Task statement: Word for word, set down every line of the entries below from the line with "125: (348, 218)" to the line with "132: (357, 213)", including both, and no other line.

Data section:
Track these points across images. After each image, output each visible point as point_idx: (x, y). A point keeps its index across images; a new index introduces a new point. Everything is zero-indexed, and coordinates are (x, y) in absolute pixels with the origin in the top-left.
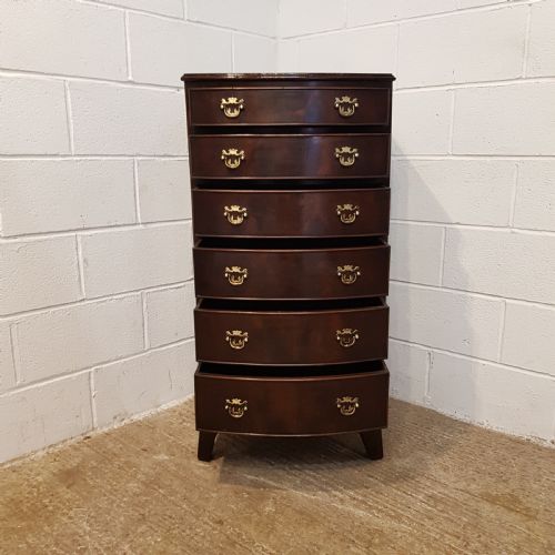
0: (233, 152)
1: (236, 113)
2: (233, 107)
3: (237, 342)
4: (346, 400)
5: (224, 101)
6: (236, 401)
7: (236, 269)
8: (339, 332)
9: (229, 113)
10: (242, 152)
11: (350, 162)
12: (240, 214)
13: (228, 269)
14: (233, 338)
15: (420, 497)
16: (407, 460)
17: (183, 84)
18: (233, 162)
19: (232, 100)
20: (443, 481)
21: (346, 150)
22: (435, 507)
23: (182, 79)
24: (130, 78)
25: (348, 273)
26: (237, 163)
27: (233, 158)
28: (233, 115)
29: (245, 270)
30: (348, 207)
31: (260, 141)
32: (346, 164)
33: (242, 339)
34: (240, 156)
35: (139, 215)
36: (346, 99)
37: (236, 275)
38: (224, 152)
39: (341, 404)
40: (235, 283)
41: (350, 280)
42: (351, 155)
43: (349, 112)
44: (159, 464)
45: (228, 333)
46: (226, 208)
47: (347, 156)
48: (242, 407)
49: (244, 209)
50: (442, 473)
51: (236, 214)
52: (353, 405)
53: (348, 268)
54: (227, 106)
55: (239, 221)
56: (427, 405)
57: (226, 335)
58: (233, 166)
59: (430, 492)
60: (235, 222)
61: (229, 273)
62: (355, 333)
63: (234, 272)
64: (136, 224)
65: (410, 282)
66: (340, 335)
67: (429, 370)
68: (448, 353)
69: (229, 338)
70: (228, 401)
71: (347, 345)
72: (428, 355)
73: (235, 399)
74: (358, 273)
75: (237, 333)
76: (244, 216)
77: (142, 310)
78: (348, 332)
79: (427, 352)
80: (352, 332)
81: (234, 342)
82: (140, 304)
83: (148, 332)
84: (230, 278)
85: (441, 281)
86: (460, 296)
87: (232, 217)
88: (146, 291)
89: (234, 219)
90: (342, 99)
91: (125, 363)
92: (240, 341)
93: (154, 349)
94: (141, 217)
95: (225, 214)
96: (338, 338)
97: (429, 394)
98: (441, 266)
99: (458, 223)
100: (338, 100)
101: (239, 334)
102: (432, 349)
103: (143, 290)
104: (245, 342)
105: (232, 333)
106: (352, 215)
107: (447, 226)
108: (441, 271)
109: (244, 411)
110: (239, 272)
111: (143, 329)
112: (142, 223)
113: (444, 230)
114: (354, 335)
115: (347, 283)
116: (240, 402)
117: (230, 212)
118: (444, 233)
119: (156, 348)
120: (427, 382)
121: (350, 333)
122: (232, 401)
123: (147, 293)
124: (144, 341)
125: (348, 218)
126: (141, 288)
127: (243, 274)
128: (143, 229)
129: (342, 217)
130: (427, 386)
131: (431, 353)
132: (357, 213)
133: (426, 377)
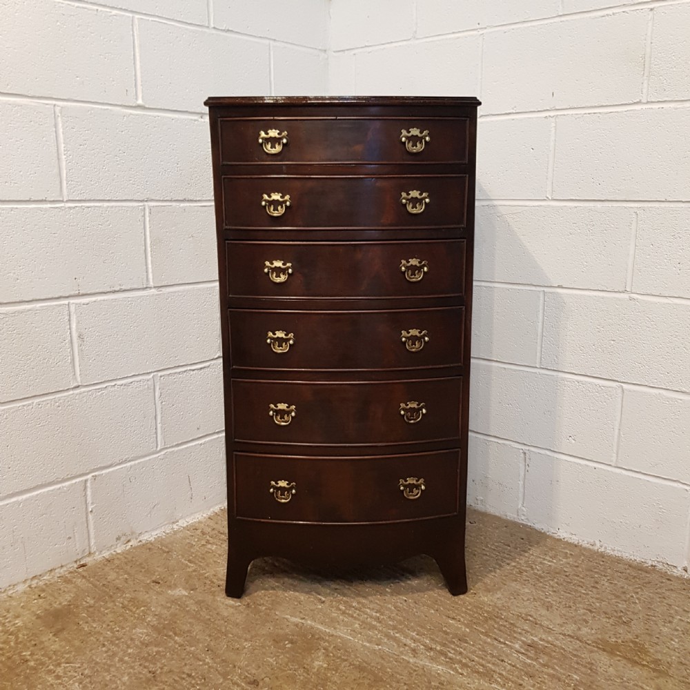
0: (276, 197)
1: (278, 149)
2: (274, 141)
3: (282, 418)
4: (411, 481)
5: (263, 134)
6: (283, 484)
7: (280, 334)
8: (403, 405)
9: (268, 149)
10: (287, 197)
11: (419, 209)
12: (284, 271)
13: (270, 334)
14: (278, 412)
15: (517, 646)
16: (499, 595)
17: (206, 109)
18: (275, 209)
19: (273, 133)
20: (546, 623)
21: (415, 194)
22: (536, 660)
23: (206, 104)
24: (140, 102)
25: (414, 339)
26: (281, 211)
27: (276, 203)
28: (273, 151)
29: (291, 335)
30: (414, 262)
31: (310, 184)
32: (414, 211)
33: (289, 413)
34: (285, 202)
35: (151, 276)
36: (415, 132)
37: (281, 341)
38: (266, 197)
39: (405, 486)
40: (278, 350)
41: (417, 346)
42: (420, 201)
43: (419, 147)
44: (174, 601)
45: (272, 406)
46: (267, 263)
47: (415, 201)
48: (289, 490)
49: (289, 265)
50: (544, 612)
51: (278, 271)
52: (418, 487)
53: (414, 332)
54: (267, 140)
55: (283, 278)
56: (522, 519)
57: (269, 409)
58: (276, 214)
59: (529, 639)
60: (278, 280)
61: (271, 338)
62: (422, 407)
63: (278, 337)
64: (147, 288)
65: (498, 360)
66: (403, 409)
67: (525, 475)
68: (548, 453)
69: (273, 412)
70: (273, 483)
71: (412, 421)
72: (522, 455)
73: (281, 480)
74: (426, 339)
75: (282, 406)
76: (288, 273)
77: (155, 399)
78: (413, 405)
79: (521, 451)
80: (418, 405)
81: (279, 418)
82: (152, 391)
83: (161, 427)
84: (274, 345)
85: (538, 360)
86: (563, 379)
87: (275, 275)
88: (160, 374)
89: (276, 277)
90: (409, 132)
91: (131, 467)
92: (286, 416)
93: (169, 448)
94: (153, 279)
95: (266, 270)
96: (402, 412)
97: (525, 505)
98: (539, 341)
99: (559, 287)
100: (404, 132)
101: (285, 408)
102: (527, 448)
103: (155, 373)
104: (292, 417)
105: (277, 407)
106: (420, 271)
107: (546, 289)
108: (539, 348)
109: (292, 494)
110: (284, 337)
111: (156, 422)
112: (155, 287)
113: (541, 295)
114: (421, 409)
115: (413, 350)
116: (287, 484)
117: (271, 268)
118: (542, 298)
119: (172, 447)
120: (521, 490)
121: (416, 407)
122: (278, 484)
123: (161, 376)
124: (157, 438)
125: (415, 275)
126: (153, 371)
127: (289, 339)
128: (157, 295)
129: (408, 274)
130: (521, 495)
131: (527, 452)
132: (426, 269)
133: (521, 483)
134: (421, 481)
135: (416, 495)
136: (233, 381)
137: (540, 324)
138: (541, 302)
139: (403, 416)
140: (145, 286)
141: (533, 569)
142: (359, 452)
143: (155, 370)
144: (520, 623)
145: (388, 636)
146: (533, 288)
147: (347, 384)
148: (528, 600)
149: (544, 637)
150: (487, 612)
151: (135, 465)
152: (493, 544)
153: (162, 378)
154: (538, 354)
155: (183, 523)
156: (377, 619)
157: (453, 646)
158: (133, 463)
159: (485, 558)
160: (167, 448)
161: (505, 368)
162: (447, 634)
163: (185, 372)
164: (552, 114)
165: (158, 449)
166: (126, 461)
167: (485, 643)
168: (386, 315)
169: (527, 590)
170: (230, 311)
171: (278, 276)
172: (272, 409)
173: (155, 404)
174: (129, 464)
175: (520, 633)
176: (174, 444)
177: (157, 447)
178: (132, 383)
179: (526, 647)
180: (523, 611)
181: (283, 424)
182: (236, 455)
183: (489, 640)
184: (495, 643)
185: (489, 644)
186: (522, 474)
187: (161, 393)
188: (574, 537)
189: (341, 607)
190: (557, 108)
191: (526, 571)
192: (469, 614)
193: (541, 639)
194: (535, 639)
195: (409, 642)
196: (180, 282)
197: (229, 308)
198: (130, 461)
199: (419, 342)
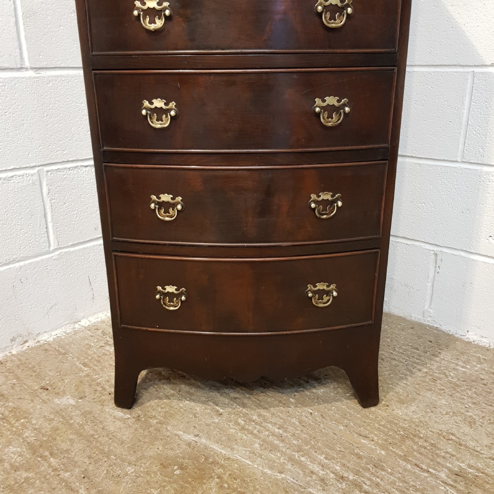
3: (166, 211)
4: (321, 286)
6: (171, 289)
7: (158, 103)
8: (313, 196)
12: (159, 13)
13: (146, 103)
14: (161, 205)
25: (331, 109)
29: (172, 105)
33: (174, 206)
37: (160, 112)
39: (314, 292)
40: (158, 125)
41: (333, 121)
45: (154, 197)
46: (138, 4)
48: (178, 296)
49: (166, 4)
51: (152, 14)
52: (328, 293)
53: (331, 100)
55: (159, 23)
57: (150, 201)
60: (152, 27)
61: (147, 109)
62: (337, 199)
63: (156, 107)
64: (21, 68)
66: (315, 202)
67: (434, 277)
68: (463, 254)
69: (156, 204)
70: (159, 288)
71: (325, 216)
72: (433, 257)
73: (169, 285)
74: (347, 109)
75: (166, 198)
76: (165, 15)
77: (42, 196)
78: (326, 196)
79: (432, 252)
80: (332, 196)
81: (162, 211)
82: (38, 186)
83: (53, 226)
84: (151, 118)
85: (460, 154)
86: (488, 173)
87: (148, 19)
88: (46, 168)
89: (150, 23)
91: (21, 267)
92: (171, 210)
93: (64, 248)
94: (29, 58)
95: (136, 13)
96: (313, 205)
97: (432, 307)
98: (463, 132)
101: (170, 200)
102: (440, 249)
103: (40, 168)
104: (178, 211)
105: (160, 198)
106: (341, 14)
107: (476, 70)
108: (462, 140)
109: (182, 301)
110: (164, 107)
111: (46, 221)
112: (32, 68)
113: (470, 77)
114: (335, 201)
115: (330, 124)
116: (176, 290)
117: (143, 10)
118: (470, 81)
119: (68, 247)
120: (429, 292)
121: (330, 198)
122: (165, 289)
123: (48, 171)
124: (48, 237)
125: (335, 20)
126: (37, 164)
127: (169, 110)
128: (34, 78)
129: (325, 17)
130: (428, 297)
131: (438, 253)
132: (349, 10)
133: (429, 285)
134: (333, 286)
135: (325, 302)
137: (465, 112)
138: (469, 85)
139: (314, 209)
140: (19, 66)
141: (447, 376)
142: (261, 252)
143: (40, 164)
144: (442, 444)
145: (291, 459)
146: (461, 70)
147: (245, 169)
148: (447, 414)
149: (472, 462)
150: (404, 429)
151: (25, 265)
152: (401, 348)
153: (49, 173)
154: (461, 146)
155: (85, 323)
156: (281, 438)
157: (368, 475)
158: (22, 263)
159: (394, 362)
160: (61, 248)
161: (420, 164)
162: (359, 457)
163: (76, 167)
165: (52, 249)
166: (14, 261)
167: (405, 470)
168: (295, 76)
169: (444, 402)
170: (95, 74)
171: (152, 22)
172: (154, 202)
173: (43, 201)
174: (17, 265)
175: (443, 457)
176: (70, 244)
177: (49, 247)
178: (13, 177)
179: (454, 477)
180: (443, 427)
181: (167, 219)
182: (115, 256)
183: (409, 467)
184: (417, 470)
185: (410, 471)
186: (431, 275)
187: (49, 190)
188: (485, 340)
189: (240, 421)
191: (440, 379)
192: (383, 432)
193: (470, 466)
194: (462, 465)
195: (316, 468)
196: (62, 65)
197: (93, 70)
198: (19, 261)
199: (336, 114)
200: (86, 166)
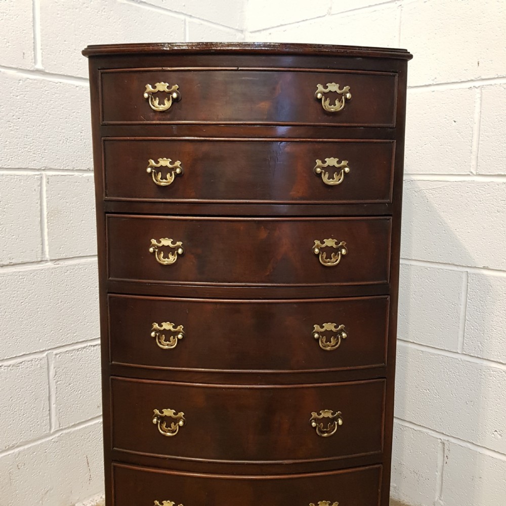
0: (165, 162)
1: (168, 104)
2: (162, 96)
3: (168, 426)
4: (322, 505)
5: (149, 87)
6: (168, 504)
7: (167, 326)
8: (314, 415)
9: (156, 105)
10: (178, 163)
11: (337, 180)
12: (172, 250)
13: (156, 326)
14: (163, 419)
17: (86, 60)
18: (164, 177)
19: (162, 87)
21: (332, 162)
24: (39, 66)
25: (328, 334)
26: (170, 179)
27: (164, 170)
28: (161, 108)
29: (180, 328)
30: (330, 243)
31: (205, 148)
32: (331, 182)
33: (176, 421)
34: (174, 169)
35: (47, 249)
36: (333, 87)
37: (168, 334)
38: (152, 162)
40: (165, 346)
41: (332, 345)
42: (338, 170)
43: (338, 106)
45: (157, 411)
46: (154, 241)
47: (332, 170)
49: (179, 243)
51: (167, 250)
53: (329, 327)
54: (154, 95)
55: (172, 259)
57: (152, 415)
58: (163, 183)
60: (166, 262)
61: (156, 331)
62: (338, 417)
63: (164, 329)
64: (41, 261)
65: (415, 342)
66: (316, 420)
67: (443, 466)
68: (469, 445)
69: (158, 419)
70: (157, 502)
71: (325, 435)
72: (440, 445)
73: (167, 500)
74: (344, 335)
75: (169, 412)
76: (177, 253)
77: (48, 379)
78: (327, 414)
79: (439, 441)
80: (333, 414)
81: (164, 425)
82: (45, 370)
83: (56, 408)
84: (159, 339)
85: (460, 346)
86: (489, 368)
87: (162, 255)
88: (55, 352)
89: (164, 257)
90: (326, 87)
91: (19, 453)
92: (172, 425)
93: (65, 429)
94: (49, 251)
95: (151, 250)
96: (314, 424)
97: (442, 498)
98: (461, 325)
99: (484, 268)
100: (320, 87)
101: (172, 415)
102: (446, 438)
103: (50, 351)
104: (179, 427)
105: (163, 413)
106: (336, 254)
107: (469, 270)
108: (461, 333)
110: (173, 329)
111: (50, 403)
112: (51, 260)
113: (464, 276)
114: (336, 419)
115: (328, 348)
116: (174, 505)
117: (158, 247)
118: (464, 279)
119: (69, 428)
120: (439, 481)
121: (331, 416)
122: (162, 504)
123: (56, 354)
124: (50, 419)
125: (331, 259)
126: (47, 349)
127: (177, 333)
128: (53, 269)
129: (322, 257)
130: (438, 487)
131: (445, 442)
132: (344, 251)
133: (438, 474)
134: (336, 505)
136: (112, 379)
137: (462, 307)
138: (464, 283)
139: (315, 428)
140: (39, 259)
143: (49, 348)
146: (455, 268)
147: (247, 388)
151: (24, 450)
153: (58, 356)
154: (460, 339)
158: (21, 448)
160: (62, 430)
161: (422, 351)
163: (84, 348)
164: (477, 84)
165: (52, 431)
166: (13, 447)
168: (295, 306)
170: (110, 297)
171: (166, 257)
172: (157, 416)
173: (49, 384)
174: (16, 450)
176: (71, 425)
177: (50, 429)
178: (21, 363)
181: (169, 434)
182: (115, 467)
186: (440, 464)
187: (56, 372)
190: (483, 77)
196: (81, 255)
197: (108, 293)
198: (18, 447)
199: (335, 338)
200: (94, 346)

Your response:
125: (348, 218)
126: (141, 288)
127: (243, 274)
128: (143, 229)
129: (342, 217)
130: (427, 386)
131: (431, 353)
132: (357, 213)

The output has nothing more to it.